Friday, November 28, 2014

Ultimate Farce

Hasn't the digital TV revolution been great?  Now we have access to to a plethora of channels instead of just the boring three terrestrial channels of my youth.  All of them endlessly showing repeats of the programmes I used to watch on those three channels.  Still, if nothing else, the arrival of CBS Action on Freeview means that I can now remind myself of why I never watched the Ross Kemp SAS thick ear Ultimate Force when it was shown on ITV back in the early noughties.   To be fair, quite a lot of people didn't watch it, which is why it got pulled from the schedules, (both series three and four suffered abrupt and premature terminations, with the remaining episodes being scheduled months - years in the case of series four - later), and eventually cancelled.  Prior to last week, I'd only ever seen part of an episode from series three during its original run - it was supposedly set in Africa, but looked like it had been filmed in someone's back garden - which really hadn't impressed me.  However, thanks to CBS Action, over the past couple of weeks I've see the better part of three episodes from the first three seasons.  It hasn't improved with age.

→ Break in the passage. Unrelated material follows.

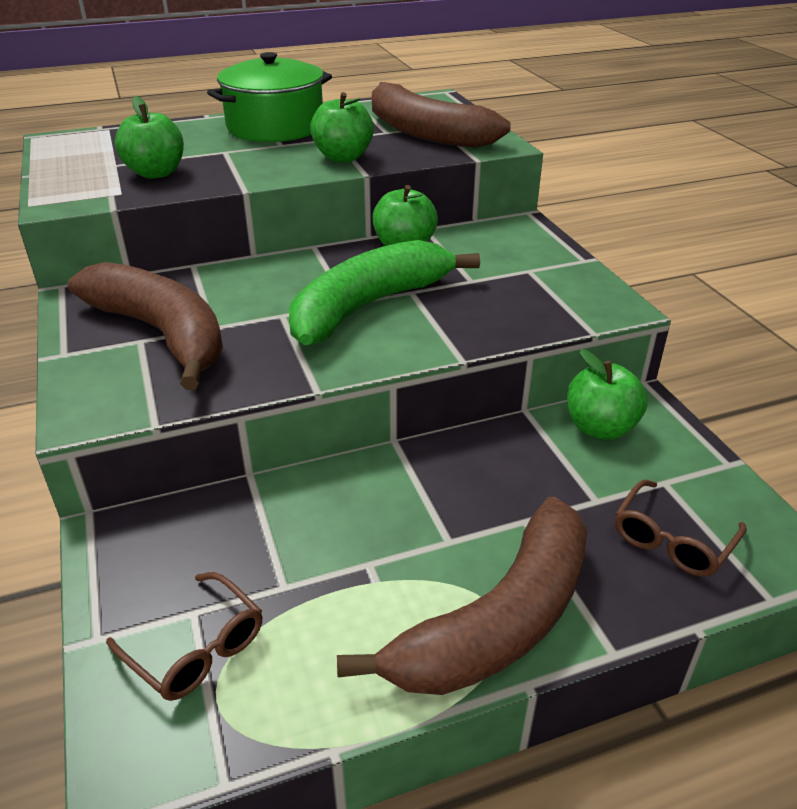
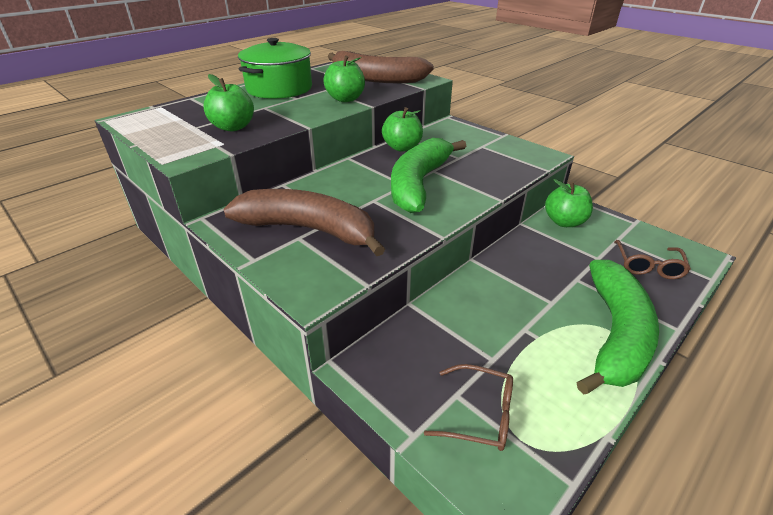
camera: 25 degrees left, 0 degrees up
brown banana [337,496,587,695] -> green banana [577,260,659,395]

The thing which really struck me when watching these episodes of Ultimate Force was how much British action TV series had declined by the turn of the twenty first century.  It really does look poorly made, with lifeless action sequences and lumpen dialogue.  Worst of all is the acting - lots of miscast actors trying desperately to look like hard men by strutting around and bellowing at each other as if they were on steroids.  The worst offender is definitely Ross Kemp - I honestly can't even dignify his appearances with the word 'performance', it's just a display of macho bullshit: he doesn't come over as a skilled special forces operative so much as some violent oaf from the pub.  Which is another big problem the programme had - a total lack of likeable, let alone sympathetic characters.  If we're to believe Ultimate Force, the SAS is composed entirely of dysfunctional psychopaths who, in reality, would be incapable of mounting any kind of covert military operation.

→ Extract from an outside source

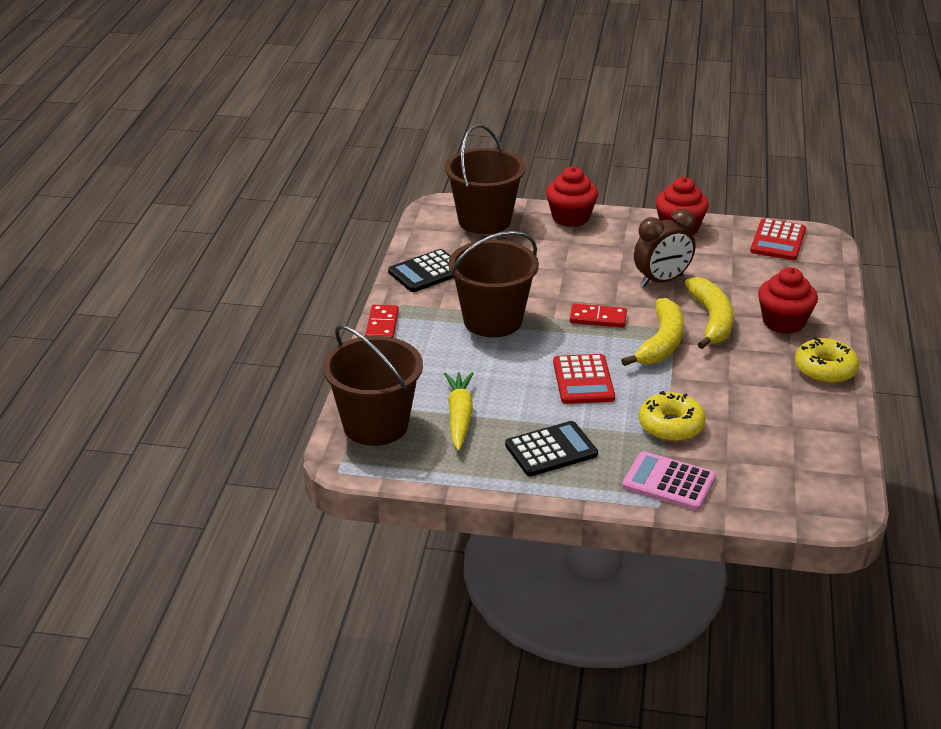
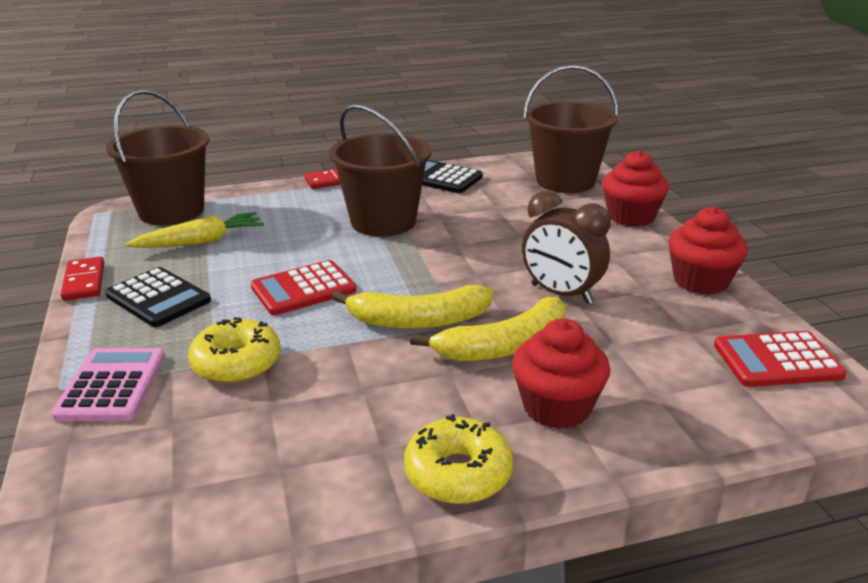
camera: 65 degrees right, 5 degrees down
red domino [570,304,627,328] -> red domino moved to [61,257,104,301]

Unfortunately, thanks to digital TV, repeats of earlier British action series are available for comparison, making Ultimate Force look even poorer. Even the average episode of The Professionals features better writing, plotting and acting - and The Professionals represented a step down from series like The Sweeney, Special Branch or Minder.  All of these series were far more stylishly shot than Ultimate Force, with its dully filmed locations and plodding action.  Indeed, it even compares unfavourably with sixties action series:  The Saint, for instance, made the Elstree back lot and various locations around the Home Counties look far more convincingly 'foreign' when they stood in for France, Italy or South America than Ultimate Force ever does.  It all makes me wonder at what point did we forget how to make decent action-orientated TV series in the UK?  Looking back to the sixties, seventies and even early eighties, you realise that, ITV at least, were pretty good at coming up with them.  But somewhere along the way, the expertise seems to have been lost and we ended up with tedious fare like Ultimate Force.